START Data to examine

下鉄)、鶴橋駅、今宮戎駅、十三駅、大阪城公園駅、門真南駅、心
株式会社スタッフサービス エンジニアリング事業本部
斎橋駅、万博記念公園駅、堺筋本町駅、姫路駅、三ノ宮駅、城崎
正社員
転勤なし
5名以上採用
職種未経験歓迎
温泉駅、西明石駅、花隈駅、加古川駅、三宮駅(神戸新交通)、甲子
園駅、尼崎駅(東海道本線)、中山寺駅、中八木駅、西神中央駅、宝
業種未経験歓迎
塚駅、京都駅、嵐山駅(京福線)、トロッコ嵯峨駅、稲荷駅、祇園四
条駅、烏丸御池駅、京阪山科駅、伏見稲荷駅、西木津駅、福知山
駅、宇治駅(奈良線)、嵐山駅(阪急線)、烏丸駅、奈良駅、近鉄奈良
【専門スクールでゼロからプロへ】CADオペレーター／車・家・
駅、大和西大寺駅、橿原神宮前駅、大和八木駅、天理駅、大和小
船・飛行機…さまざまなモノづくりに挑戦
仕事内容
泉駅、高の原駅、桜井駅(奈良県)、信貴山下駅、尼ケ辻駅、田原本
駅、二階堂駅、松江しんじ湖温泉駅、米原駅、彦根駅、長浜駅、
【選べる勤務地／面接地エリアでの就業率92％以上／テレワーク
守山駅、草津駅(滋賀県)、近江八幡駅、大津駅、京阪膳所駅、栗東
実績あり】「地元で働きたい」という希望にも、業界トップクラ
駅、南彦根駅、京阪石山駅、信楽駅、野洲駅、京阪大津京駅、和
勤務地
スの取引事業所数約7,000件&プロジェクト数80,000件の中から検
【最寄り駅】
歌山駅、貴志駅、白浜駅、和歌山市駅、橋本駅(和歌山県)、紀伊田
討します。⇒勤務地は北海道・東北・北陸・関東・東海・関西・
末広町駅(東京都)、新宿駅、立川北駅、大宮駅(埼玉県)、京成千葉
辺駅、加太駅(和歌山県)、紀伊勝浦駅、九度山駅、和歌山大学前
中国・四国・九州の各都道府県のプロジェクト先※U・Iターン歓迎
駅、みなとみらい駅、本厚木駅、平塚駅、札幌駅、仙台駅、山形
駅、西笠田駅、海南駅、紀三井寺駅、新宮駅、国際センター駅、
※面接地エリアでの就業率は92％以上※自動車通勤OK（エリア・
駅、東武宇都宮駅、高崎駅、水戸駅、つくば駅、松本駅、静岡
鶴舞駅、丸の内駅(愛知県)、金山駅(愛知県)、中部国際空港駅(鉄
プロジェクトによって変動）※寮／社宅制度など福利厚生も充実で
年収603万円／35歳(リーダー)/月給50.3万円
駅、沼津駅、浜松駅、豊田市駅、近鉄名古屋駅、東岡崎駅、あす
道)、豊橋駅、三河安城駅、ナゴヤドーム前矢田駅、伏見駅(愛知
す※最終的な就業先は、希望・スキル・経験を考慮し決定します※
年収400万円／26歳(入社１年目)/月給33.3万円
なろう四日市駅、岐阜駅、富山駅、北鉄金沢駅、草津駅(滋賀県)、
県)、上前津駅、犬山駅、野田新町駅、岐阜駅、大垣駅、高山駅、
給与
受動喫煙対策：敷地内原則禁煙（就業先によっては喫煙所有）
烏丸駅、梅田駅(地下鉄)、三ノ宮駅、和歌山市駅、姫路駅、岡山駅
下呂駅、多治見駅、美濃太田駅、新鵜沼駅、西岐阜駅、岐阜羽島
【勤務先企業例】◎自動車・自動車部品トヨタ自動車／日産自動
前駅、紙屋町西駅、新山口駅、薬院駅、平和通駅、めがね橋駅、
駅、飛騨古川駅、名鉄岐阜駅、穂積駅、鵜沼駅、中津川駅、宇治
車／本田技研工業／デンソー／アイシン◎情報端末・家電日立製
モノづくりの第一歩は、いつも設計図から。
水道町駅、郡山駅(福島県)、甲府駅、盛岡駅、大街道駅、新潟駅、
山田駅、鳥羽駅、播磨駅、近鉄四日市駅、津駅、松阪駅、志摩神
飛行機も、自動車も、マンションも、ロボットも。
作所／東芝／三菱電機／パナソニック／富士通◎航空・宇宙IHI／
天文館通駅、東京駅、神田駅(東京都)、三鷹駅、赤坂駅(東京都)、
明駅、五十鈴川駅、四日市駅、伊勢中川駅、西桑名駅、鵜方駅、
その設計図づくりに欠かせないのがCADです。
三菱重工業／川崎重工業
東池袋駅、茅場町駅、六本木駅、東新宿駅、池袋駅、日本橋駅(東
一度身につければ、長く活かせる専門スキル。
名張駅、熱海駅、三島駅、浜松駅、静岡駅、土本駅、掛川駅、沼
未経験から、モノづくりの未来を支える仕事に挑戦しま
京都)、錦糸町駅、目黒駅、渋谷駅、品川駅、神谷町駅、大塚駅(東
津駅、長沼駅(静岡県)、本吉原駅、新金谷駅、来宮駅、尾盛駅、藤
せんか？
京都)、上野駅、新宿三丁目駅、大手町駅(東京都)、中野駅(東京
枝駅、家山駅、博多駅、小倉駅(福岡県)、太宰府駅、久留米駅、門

END Data to examine

--- Work required ---
Reproduce the lines of the entries above from the one with "実績あり】「地元で働きたい」という希望にも、業界トップクラ" to the one with "水道町駅、郡山駅(福島県)、甲府駅、盛岡駅、大街道駅、新潟駅、", both included, exactly and without any other line.

--- Task solution ---
実績あり】「地元で働きたい」という希望にも、業界トップクラ
駅、南彦根駅、京阪石山駅、信楽駅、野洲駅、京阪大津京駅、和
勤務地
スの取引事業所数約7,000件&プロジェクト数80,000件の中から検
【最寄り駅】
歌山駅、貴志駅、白浜駅、和歌山市駅、橋本駅(和歌山県)、紀伊田
討します。⇒勤務地は北海道・東北・北陸・関東・東海・関西・
末広町駅(東京都)、新宿駅、立川北駅、大宮駅(埼玉県)、京成千葉
辺駅、加太駅(和歌山県)、紀伊勝浦駅、九度山駅、和歌山大学前
中国・四国・九州の各都道府県のプロジェクト先※U・Iターン歓迎
駅、みなとみらい駅、本厚木駅、平塚駅、札幌駅、仙台駅、山形
駅、西笠田駅、海南駅、紀三井寺駅、新宮駅、国際センター駅、
※面接地エリアでの就業率は92％以上※自動車通勤OK（エリア・
駅、東武宇都宮駅、高崎駅、水戸駅、つくば駅、松本駅、静岡
鶴舞駅、丸の内駅(愛知県)、金山駅(愛知県)、中部国際空港駅(鉄
プロジェクトによって変動）※寮／社宅制度など福利厚生も充実で
年収603万円／35歳(リーダー)/月給50.3万円
駅、沼津駅、浜松駅、豊田市駅、近鉄名古屋駅、東岡崎駅、あす
道)、豊橋駅、三河安城駅、ナゴヤドーム前矢田駅、伏見駅(愛知
す※最終的な就業先は、希望・スキル・経験を考慮し決定します※
年収400万円／26歳(入社１年目)/月給33.3万円
なろう四日市駅、岐阜駅、富山駅、北鉄金沢駅、草津駅(滋賀県)、
県)、上前津駅、犬山駅、野田新町駅、岐阜駅、大垣駅、高山駅、
給与
受動喫煙対策：敷地内原則禁煙（就業先によっては喫煙所有）
烏丸駅、梅田駅(地下鉄)、三ノ宮駅、和歌山市駅、姫路駅、岡山駅
下呂駅、多治見駅、美濃太田駅、新鵜沼駅、西岐阜駅、岐阜羽島
【勤務先企業例】◎自動車・自動車部品トヨタ自動車／日産自動
前駅、紙屋町西駅、新山口駅、薬院駅、平和通駅、めがね橋駅、
駅、飛騨古川駅、名鉄岐阜駅、穂積駅、鵜沼駅、中津川駅、宇治
車／本田技研工業／デンソー／アイシン◎情報端末・家電日立製
モノづくりの第一歩は、いつも設計図から。
水道町駅、郡山駅(福島県)、甲府駅、盛岡駅、大街道駅、新潟駅、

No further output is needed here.